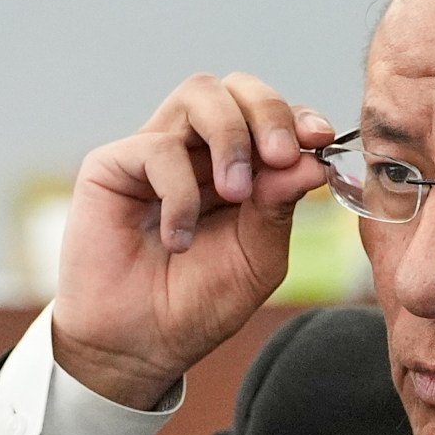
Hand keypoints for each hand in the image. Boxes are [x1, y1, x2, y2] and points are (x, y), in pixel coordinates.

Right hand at [51, 73, 336, 410]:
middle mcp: (198, 149)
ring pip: (200, 95)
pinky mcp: (113, 164)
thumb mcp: (257, 259)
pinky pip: (158, 147)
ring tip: (235, 194)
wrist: (138, 345)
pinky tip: (178, 239)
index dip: (298, 117)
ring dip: (229, 137)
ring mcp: (155, 151)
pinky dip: (180, 193)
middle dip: (268, 113)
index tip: (320, 138)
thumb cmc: (197, 303)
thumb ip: (280, 208)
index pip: (272, 117)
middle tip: (281, 155)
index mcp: (240, 167)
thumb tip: (311, 162)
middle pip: (237, 89)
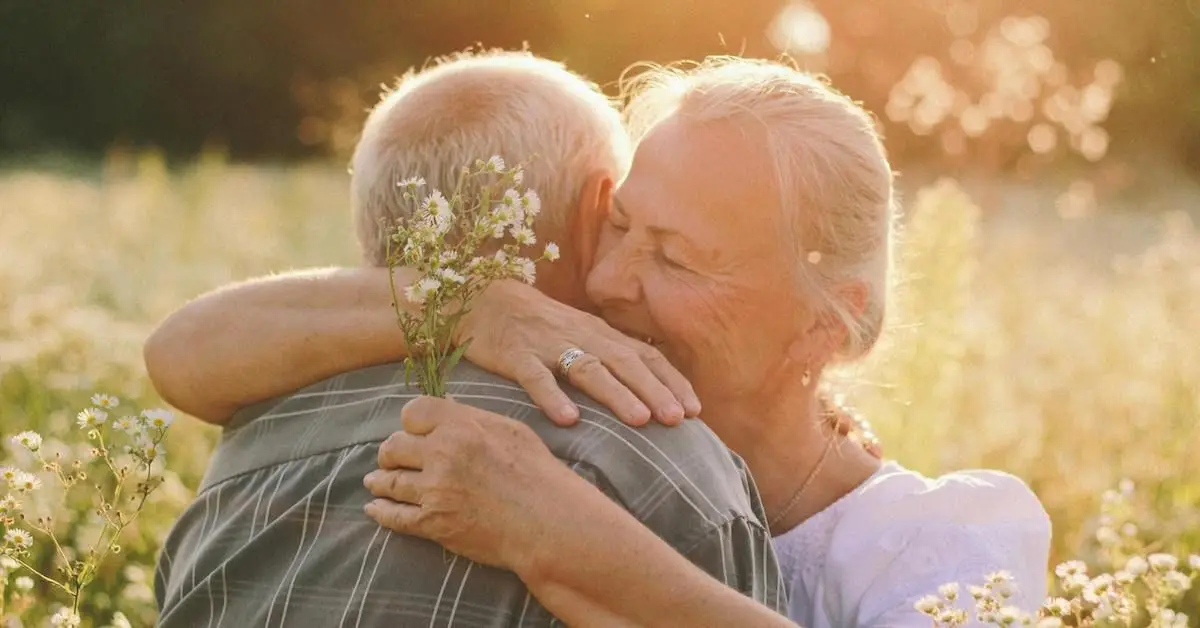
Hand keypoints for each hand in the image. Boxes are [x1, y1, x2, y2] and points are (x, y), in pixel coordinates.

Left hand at [363, 396, 595, 571]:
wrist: (549, 522)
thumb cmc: (538, 474)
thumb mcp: (510, 430)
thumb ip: (473, 419)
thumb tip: (447, 410)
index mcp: (461, 425)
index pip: (412, 412)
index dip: (410, 422)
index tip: (412, 431)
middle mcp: (442, 453)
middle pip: (394, 445)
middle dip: (392, 452)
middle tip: (392, 458)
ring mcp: (434, 489)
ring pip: (389, 481)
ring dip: (380, 481)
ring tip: (375, 481)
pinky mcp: (432, 522)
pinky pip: (394, 516)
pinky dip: (381, 512)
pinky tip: (375, 508)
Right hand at [457, 279, 700, 425]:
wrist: (484, 300)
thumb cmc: (539, 326)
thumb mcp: (580, 336)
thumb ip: (610, 359)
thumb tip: (649, 394)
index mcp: (600, 334)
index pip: (645, 355)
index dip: (671, 381)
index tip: (696, 410)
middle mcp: (581, 337)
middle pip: (625, 362)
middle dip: (654, 390)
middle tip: (679, 420)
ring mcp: (548, 345)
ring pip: (588, 369)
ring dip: (616, 394)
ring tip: (640, 420)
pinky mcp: (516, 355)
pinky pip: (536, 377)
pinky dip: (552, 396)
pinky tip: (568, 420)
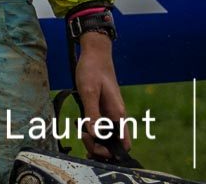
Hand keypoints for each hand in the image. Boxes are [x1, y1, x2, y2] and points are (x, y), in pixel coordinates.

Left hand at [72, 32, 127, 160]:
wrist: (95, 53)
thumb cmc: (92, 69)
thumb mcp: (88, 91)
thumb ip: (92, 113)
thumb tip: (95, 135)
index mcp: (117, 114)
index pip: (123, 144)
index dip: (110, 152)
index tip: (93, 145)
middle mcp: (117, 116)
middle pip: (114, 143)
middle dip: (99, 146)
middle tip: (83, 137)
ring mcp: (110, 112)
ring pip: (106, 135)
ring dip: (95, 139)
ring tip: (81, 132)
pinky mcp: (103, 108)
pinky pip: (100, 126)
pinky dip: (92, 130)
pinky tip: (82, 128)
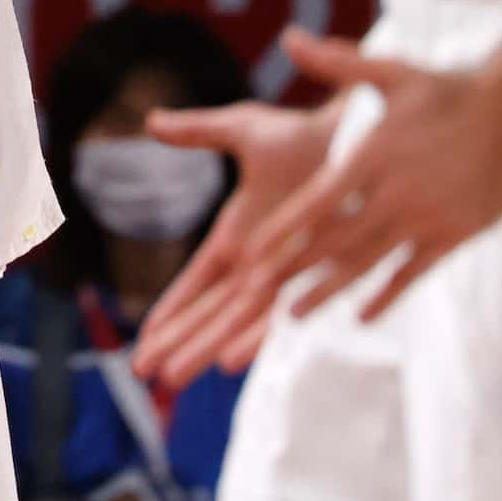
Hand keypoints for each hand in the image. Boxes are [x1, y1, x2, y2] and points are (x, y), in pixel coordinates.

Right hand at [132, 92, 339, 385]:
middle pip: (208, 311)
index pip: (197, 282)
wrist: (357, 136)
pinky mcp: (315, 274)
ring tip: (174, 378)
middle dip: (176, 340)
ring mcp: (286, 273)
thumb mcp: (242, 129)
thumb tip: (151, 122)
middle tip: (144, 373)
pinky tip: (231, 362)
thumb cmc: (304, 134)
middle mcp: (258, 263)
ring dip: (204, 348)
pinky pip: (280, 311)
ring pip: (236, 321)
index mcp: (237, 234)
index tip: (143, 336)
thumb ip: (198, 131)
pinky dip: (254, 336)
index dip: (171, 308)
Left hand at [229, 30, 501, 330]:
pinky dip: (387, 295)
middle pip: (335, 239)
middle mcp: (396, 192)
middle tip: (255, 294)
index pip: (317, 201)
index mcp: (373, 154)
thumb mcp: (389, 71)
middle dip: (294, 268)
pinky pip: (413, 272)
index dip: (282, 230)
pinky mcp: (455, 234)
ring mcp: (426, 217)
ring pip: (369, 262)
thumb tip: (289, 37)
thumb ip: (336, 62)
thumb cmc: (446, 91)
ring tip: (294, 315)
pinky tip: (362, 316)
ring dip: (330, 289)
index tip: (249, 255)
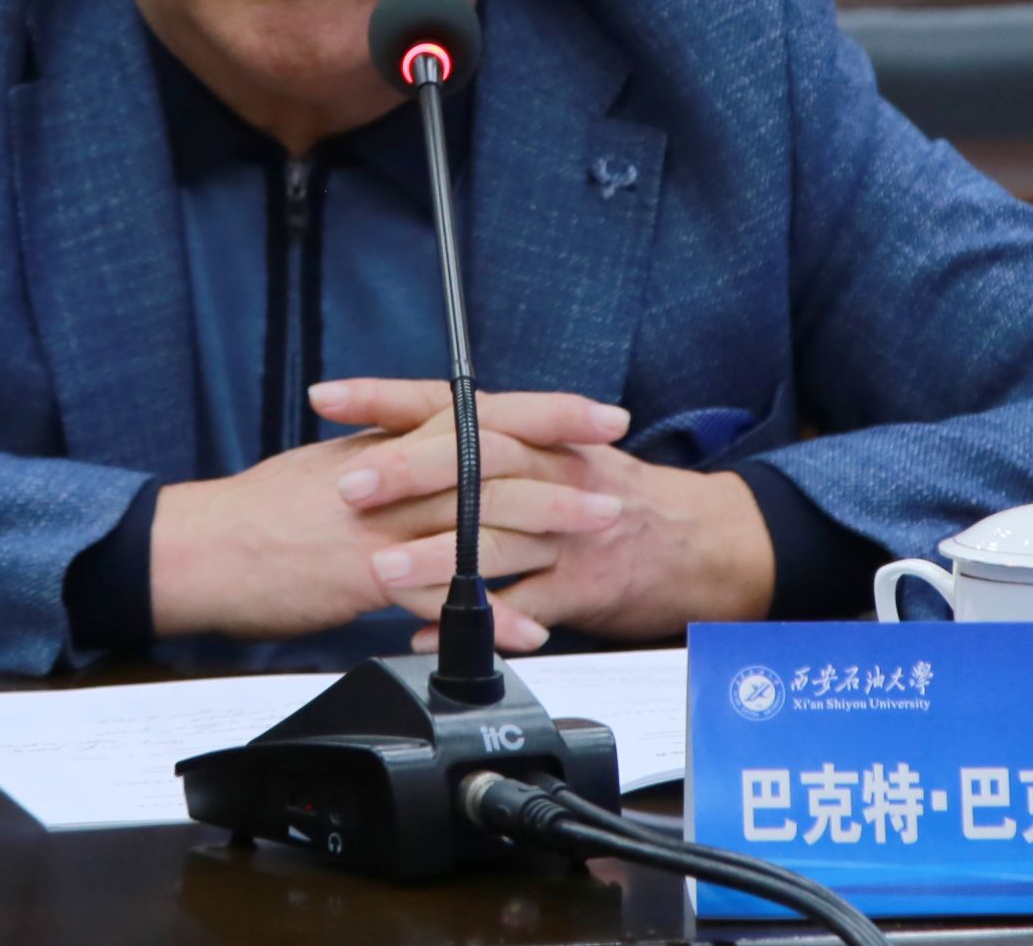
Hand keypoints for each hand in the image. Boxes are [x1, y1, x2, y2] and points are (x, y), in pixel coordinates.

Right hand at [149, 385, 631, 649]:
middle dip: (563, 468)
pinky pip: (436, 591)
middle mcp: (390, 474)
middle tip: (617, 481)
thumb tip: (434, 455)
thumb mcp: (330, 466)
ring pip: (475, 515)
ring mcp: (378, 523)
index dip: (545, 412)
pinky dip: (487, 610)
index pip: (479, 412)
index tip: (599, 414)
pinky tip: (527, 627)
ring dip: (544, 528)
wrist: (199, 548)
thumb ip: (389, 461)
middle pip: (490, 459)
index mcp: (385, 441)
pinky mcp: (361, 574)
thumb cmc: (258, 512)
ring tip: (595, 538)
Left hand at [318, 378, 775, 650]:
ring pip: (495, 536)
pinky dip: (476, 624)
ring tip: (377, 572)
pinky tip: (427, 635)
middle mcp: (551, 469)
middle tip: (350, 487)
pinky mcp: (585, 584)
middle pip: (473, 458)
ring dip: (434, 555)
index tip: (327, 397)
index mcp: (533, 432)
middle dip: (408, 470)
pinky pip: (526, 607)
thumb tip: (403, 438)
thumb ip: (486, 447)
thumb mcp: (556, 452)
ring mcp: (569, 529)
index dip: (386, 397)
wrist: (705, 540)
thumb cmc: (617, 495)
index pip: (450, 401)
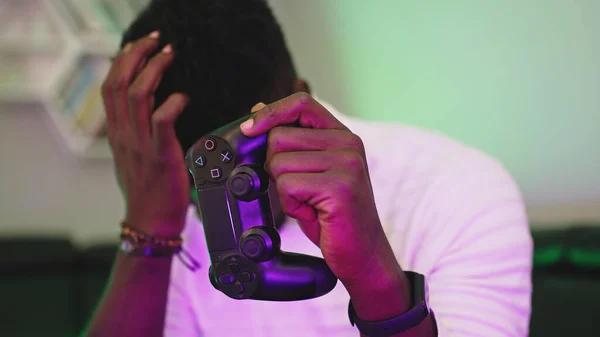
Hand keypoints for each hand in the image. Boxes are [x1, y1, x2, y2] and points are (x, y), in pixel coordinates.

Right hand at [102, 31, 189, 236]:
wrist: (151, 221)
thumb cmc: (147, 189)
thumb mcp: (131, 156)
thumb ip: (133, 132)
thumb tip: (145, 111)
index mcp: (116, 133)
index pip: (109, 87)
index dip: (121, 61)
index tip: (137, 45)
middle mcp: (123, 135)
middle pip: (119, 83)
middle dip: (136, 55)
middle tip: (156, 41)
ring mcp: (140, 145)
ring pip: (138, 95)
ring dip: (154, 69)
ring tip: (170, 55)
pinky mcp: (161, 155)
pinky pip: (162, 120)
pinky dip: (173, 102)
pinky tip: (184, 97)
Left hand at [241, 93, 405, 292]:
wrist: (363, 255)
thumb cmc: (332, 216)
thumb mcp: (311, 173)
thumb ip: (291, 143)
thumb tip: (258, 109)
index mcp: (342, 136)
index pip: (301, 103)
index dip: (271, 113)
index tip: (249, 129)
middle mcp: (348, 144)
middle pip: (279, 137)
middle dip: (276, 168)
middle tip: (301, 191)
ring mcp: (347, 164)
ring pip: (279, 163)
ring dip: (285, 191)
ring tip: (310, 204)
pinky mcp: (339, 187)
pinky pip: (288, 186)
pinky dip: (291, 205)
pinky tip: (313, 214)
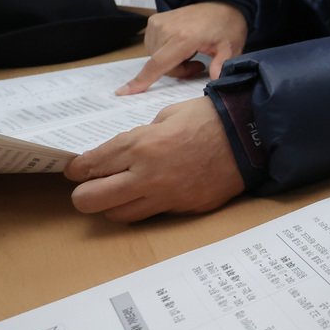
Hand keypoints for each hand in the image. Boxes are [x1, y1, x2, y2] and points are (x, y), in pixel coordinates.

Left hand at [65, 98, 244, 221]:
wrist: (253, 135)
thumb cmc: (210, 117)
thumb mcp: (168, 114)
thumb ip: (142, 135)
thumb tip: (126, 152)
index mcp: (140, 145)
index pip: (89, 167)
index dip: (76, 170)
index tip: (76, 170)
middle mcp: (147, 175)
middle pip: (91, 201)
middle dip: (84, 194)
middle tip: (91, 187)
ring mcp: (167, 196)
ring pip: (119, 215)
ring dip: (115, 204)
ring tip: (123, 192)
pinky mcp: (186, 208)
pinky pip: (155, 213)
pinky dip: (150, 204)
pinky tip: (158, 191)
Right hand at [117, 2, 246, 94]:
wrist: (221, 3)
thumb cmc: (227, 26)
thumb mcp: (231, 47)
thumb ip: (222, 63)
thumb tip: (217, 78)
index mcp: (185, 37)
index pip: (159, 63)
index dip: (142, 80)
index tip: (123, 92)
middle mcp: (166, 29)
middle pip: (159, 64)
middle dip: (178, 70)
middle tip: (198, 64)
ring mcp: (157, 23)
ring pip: (155, 57)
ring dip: (170, 61)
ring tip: (191, 53)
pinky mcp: (154, 20)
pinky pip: (153, 45)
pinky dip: (165, 50)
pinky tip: (181, 45)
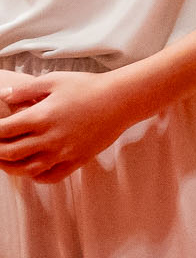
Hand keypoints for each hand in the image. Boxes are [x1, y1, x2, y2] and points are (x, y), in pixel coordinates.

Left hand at [0, 70, 147, 183]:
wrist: (122, 99)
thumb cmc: (89, 86)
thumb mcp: (54, 80)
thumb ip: (25, 90)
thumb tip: (3, 97)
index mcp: (42, 116)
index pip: (4, 131)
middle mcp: (50, 138)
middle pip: (10, 153)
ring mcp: (64, 152)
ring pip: (27, 169)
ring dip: (11, 168)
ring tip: (5, 162)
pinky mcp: (78, 160)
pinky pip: (51, 177)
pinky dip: (36, 177)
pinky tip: (31, 170)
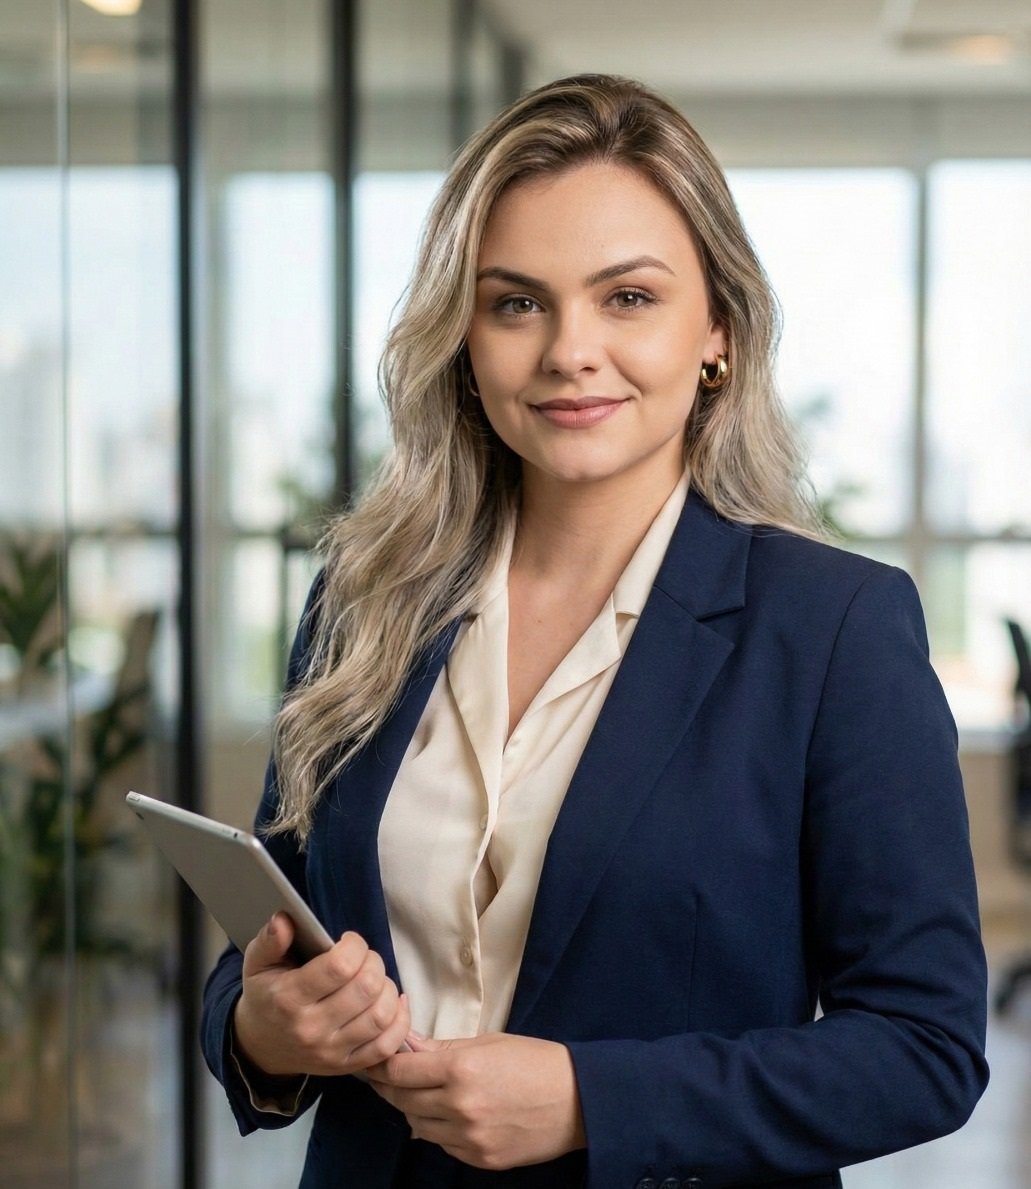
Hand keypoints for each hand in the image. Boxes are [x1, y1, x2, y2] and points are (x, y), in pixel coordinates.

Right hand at [233, 912, 410, 1077]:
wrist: (261, 1047)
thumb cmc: (266, 996)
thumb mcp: (258, 964)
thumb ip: (270, 940)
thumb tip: (285, 919)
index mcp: (289, 999)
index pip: (339, 966)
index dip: (355, 945)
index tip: (348, 940)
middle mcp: (311, 1029)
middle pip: (366, 988)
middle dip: (374, 962)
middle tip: (364, 958)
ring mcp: (332, 1051)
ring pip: (381, 1016)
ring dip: (388, 988)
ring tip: (375, 979)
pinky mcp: (347, 1066)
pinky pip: (387, 1045)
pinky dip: (399, 1020)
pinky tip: (392, 1002)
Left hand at [367, 1032, 585, 1169]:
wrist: (577, 1101)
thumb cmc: (534, 1061)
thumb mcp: (489, 1043)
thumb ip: (444, 1048)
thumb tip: (408, 1044)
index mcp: (460, 1070)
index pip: (400, 1071)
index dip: (382, 1064)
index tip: (374, 1058)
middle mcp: (459, 1107)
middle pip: (402, 1100)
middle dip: (389, 1086)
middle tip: (383, 1075)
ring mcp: (468, 1138)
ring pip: (418, 1126)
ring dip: (412, 1109)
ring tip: (416, 1093)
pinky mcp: (479, 1160)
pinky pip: (443, 1144)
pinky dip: (437, 1128)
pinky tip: (445, 1114)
========
**YOUR INSTRUCTIONS**: Give again exactly, and only, the lines above starting at the one with "ring tip: (595, 538)" and ending at the one with "ring dip: (434, 555)".

**EXPECTED ANSWER**:
ring tip: (595, 538)
Left hand at [318, 378, 775, 650]:
ring pip: (495, 536)
pinky dip: (476, 624)
ring tip: (377, 572)
pinky tip: (427, 635)
middle mcp: (551, 469)
middle tip: (350, 487)
pinky mcp: (585, 584)
middle pip: (473, 458)
ring dip: (434, 555)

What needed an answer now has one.